FILM - Alfonso Cuarón’s Children of Men blew me away when I saw it in theaters back in 2006. This grim, gripping depiction of an apocalyptic London disintegrating under the weight of a planetary infertility crisis not only established Clive Owen's bonafides as a leading man for serious dramas, but also coincided with the release of Cormac McCarthy's dystopian novel The Road. '06 was a great year for downer media, but keep in mind this was before the advent of social media and the post-literate turn in American society.

Children of Men was part of a streak of films in the mid-Aughts that explored migration, demographic crises and the War-on-Terror securitization of the United States in jarring new ways that pushed back on the plastic, fear-mongering patriotism emanating from Cheney's White House (Dubya was golfing and clearing brush in Texas). Keep in mind this was released right on the heels of Hurricane Katrina's devastation of New Orleans and the images of ragged, downtrodden refugees in major Western cities were very real to moviegoers at the time.

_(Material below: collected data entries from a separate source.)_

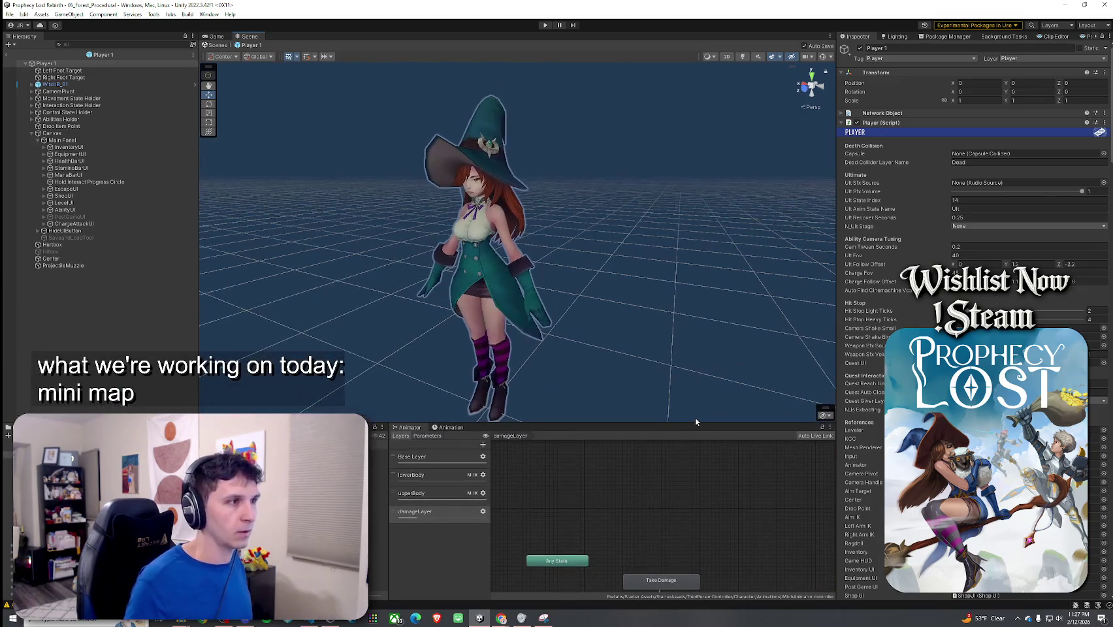
Pan the Scene view so the witch character sits in the centre.
mouse_move(678, 361)
left_mouse_down()
mouse_move(713, 359)
mouse_move(696, 346)
mouse_move(690, 355)
left_mouse_up()
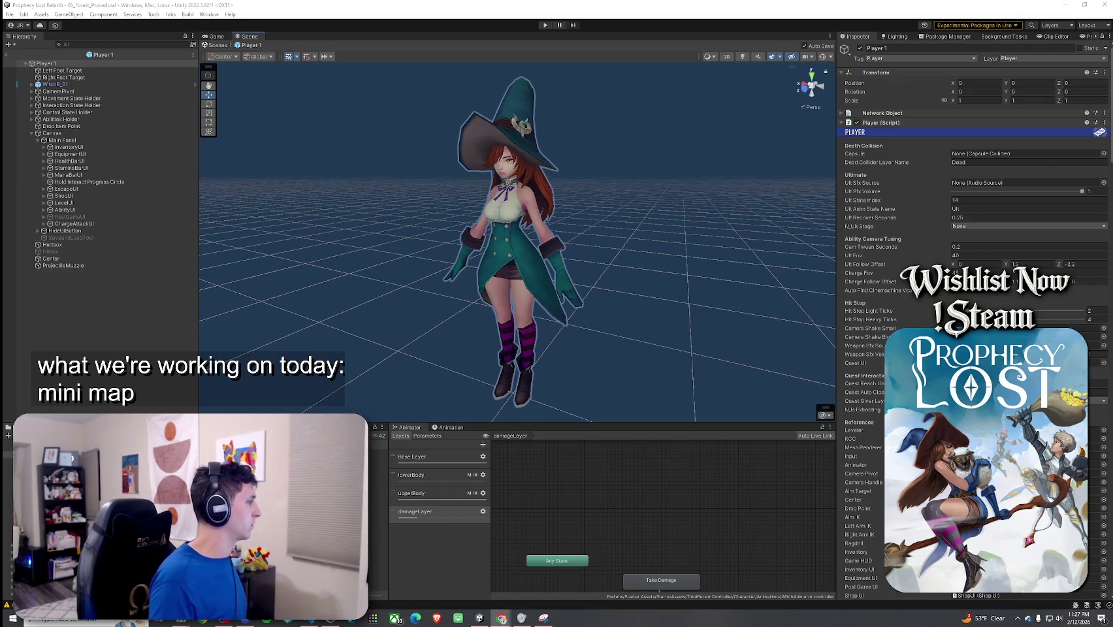
key("alt+Tab")
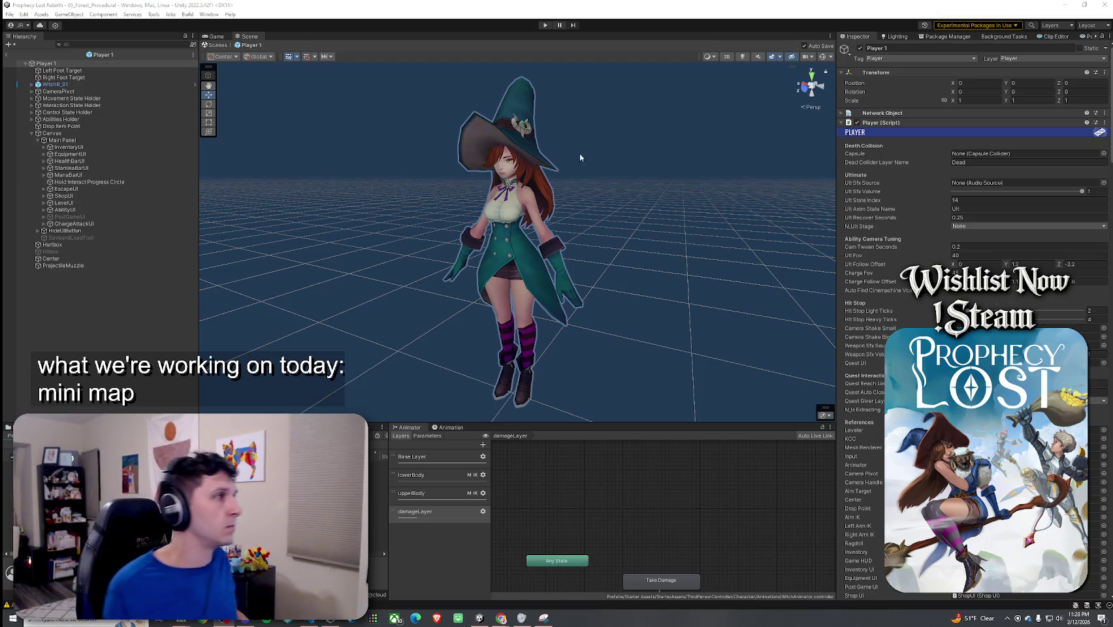
left_click(10, 13)
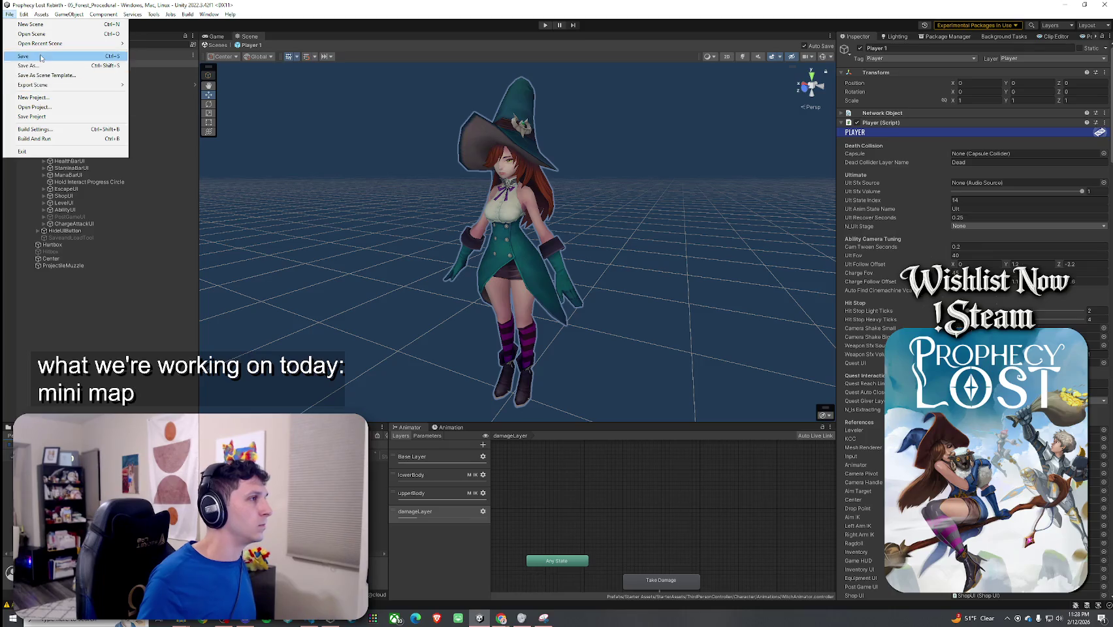
Come back from the browser to the Player 1 prefab in Prefab mode.
key("Escape")
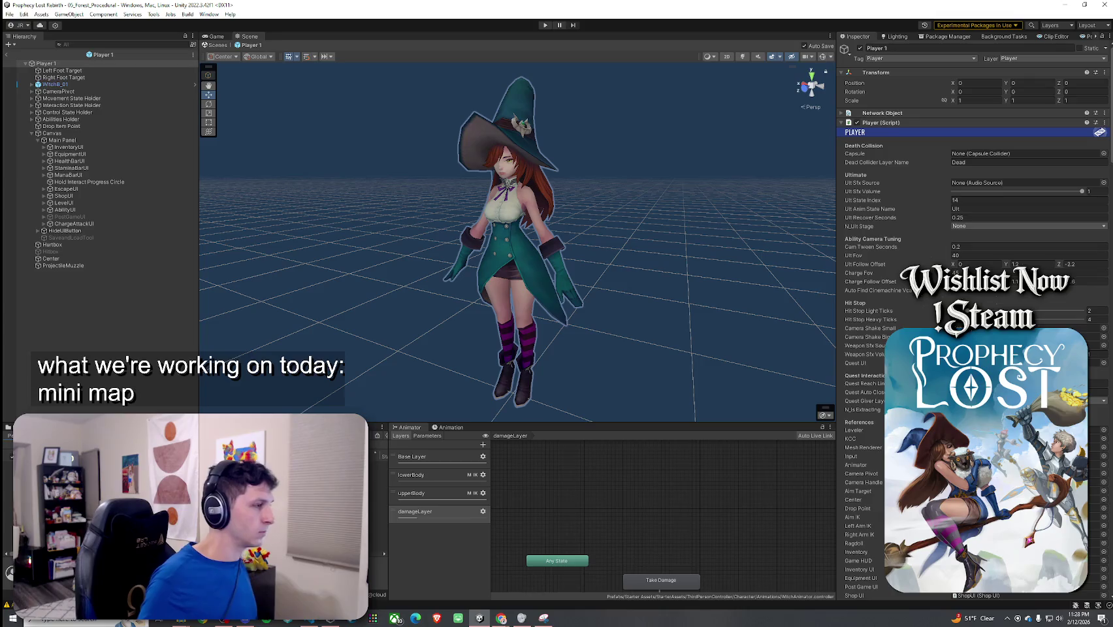
key("alt+Tab")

More relevant than ever given the Trump immigration blitz.

Children of Men
Directed by Alfonso Cuarón • 2006 • United Kingdom, United States, Japan Starring Clive Owen, Julianne Moore, Michael Caine Alfonso Cuarón’s stunning, meticulously realized science-fiction epic envisages a future world that has fallen into anarchy in the wake of an infertility epidemic that has…

MUSIC - A qualifying statement: mainstream podcasts are not my thing. I don't like the narration style, I don't like the overproduced background music that never lets the tape breathe, and I don't like the commercials for the inevitable Amazon or financial services product. Many of these problems exist in Snitch City, a Boston Globe series based on the newspaper's reporting about informants and wild police corruption in the fishing town of New Bedford. That said, the vibrancy of the narrative told here, the reporter's commitment to this story and the brazen crimes committed by an entire police department over decades in a New England city awash with narcotics got me over the line. That and the sheer brutality of these genuine Masshole accents. American regional dialects are a gift to this country and we need to bring them back en masse.